A number of organisations and individuals, including me, picked up the unfairness of this lost tax relief, which affects 1.75 million people, three-quarters of whom are women.
Trying to solve the problem
The Conservative Party’s manifesto of 2019 committed the party to addressing the issue. In 2021, the government announced that a top-up system would be introduced and the lost tax relief paid directly to the affected individuals. Legislation was introduced in 2022, with an expected introduction for the current tax year.
However, several decisions were made:
- Lost tax relief would not be backdated to 2012 when auto-enrolment began, but only paid from 2024-25 onwards.
- It would only be available after the end of each tax year, so from 2025-26.
- It would need to be claimed from HMRC rather than paid automatically
- It would be paid at the appropriate English, Welsh or Scottish basic rate of tax for the tax year concerned.

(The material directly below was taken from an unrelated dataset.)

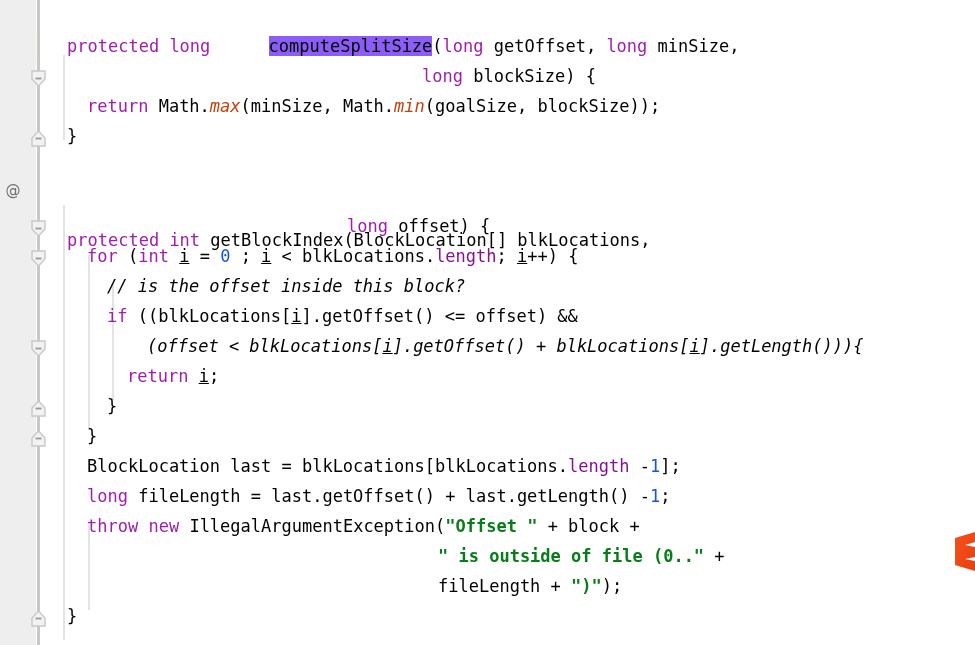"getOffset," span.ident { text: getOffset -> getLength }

However, in January of this year, a paragraph in HMRC’s Pension Schemes newsletter announced that claims for the top-up would not be introduced until an unspecified date in 2026, although entitlement would still be backdated to 2024-25.

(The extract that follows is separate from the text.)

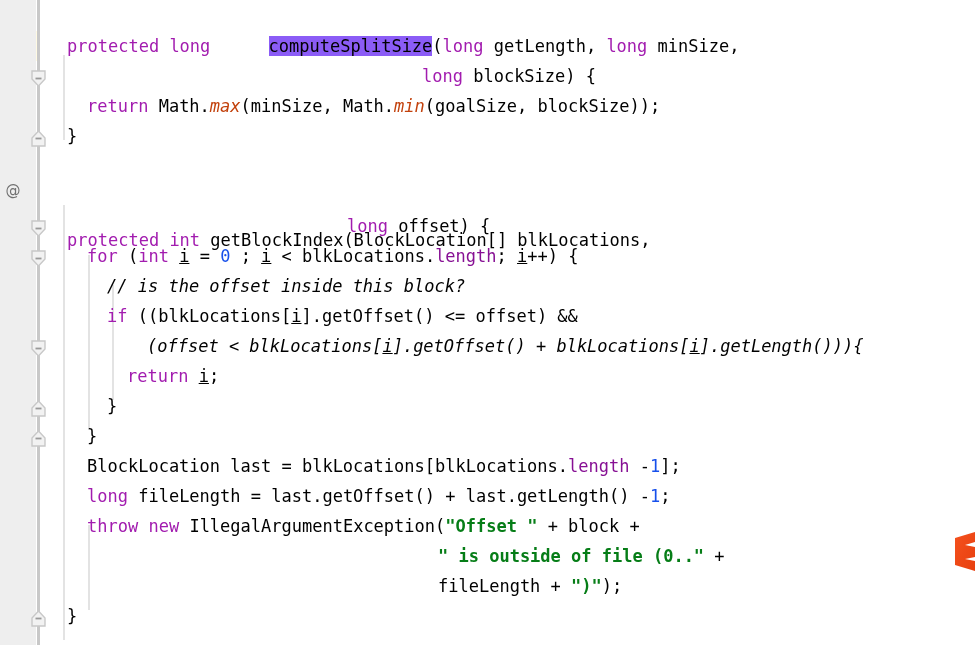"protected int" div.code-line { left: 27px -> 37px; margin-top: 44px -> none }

It is unclear what publicity campaign is envisaged to drive awareness of the annual claim that will be required from all the affected individuals, but this is an area where member-nominated trustees can definitely add value.
For example, they could ensure that HR and benefits teams understand the tax relief method operated by their pension scheme and whether there are sections of the workforce that have been adversely affected. Equally, they can make sure employees understand that making a top-up claim will not affect anybody’s state benefits – but is classed as taxable income.
Trustees can also create content for scheme and employer websites and newsletters, liaise with unions, or brief employee focus groups, to drive awareness of entitlement, the claim process, and the interaction with self-assessment tax returns.
Regardless of the value of tax relief lost, this should not have been allowed to continue for as long as it has. It should not have been delayed yet again, and it should be properly backdated – especially seeing as so much of the government’s current focus is about supporting the interests of savers.
However, as member-nominated trustees, we can ensure that our members don’t lose out on this valuable addition to their pension savings by being at the forefront of communicating this entitlement.
Kate Upcraft is a committee member at the Association of Member Nominated Trustees.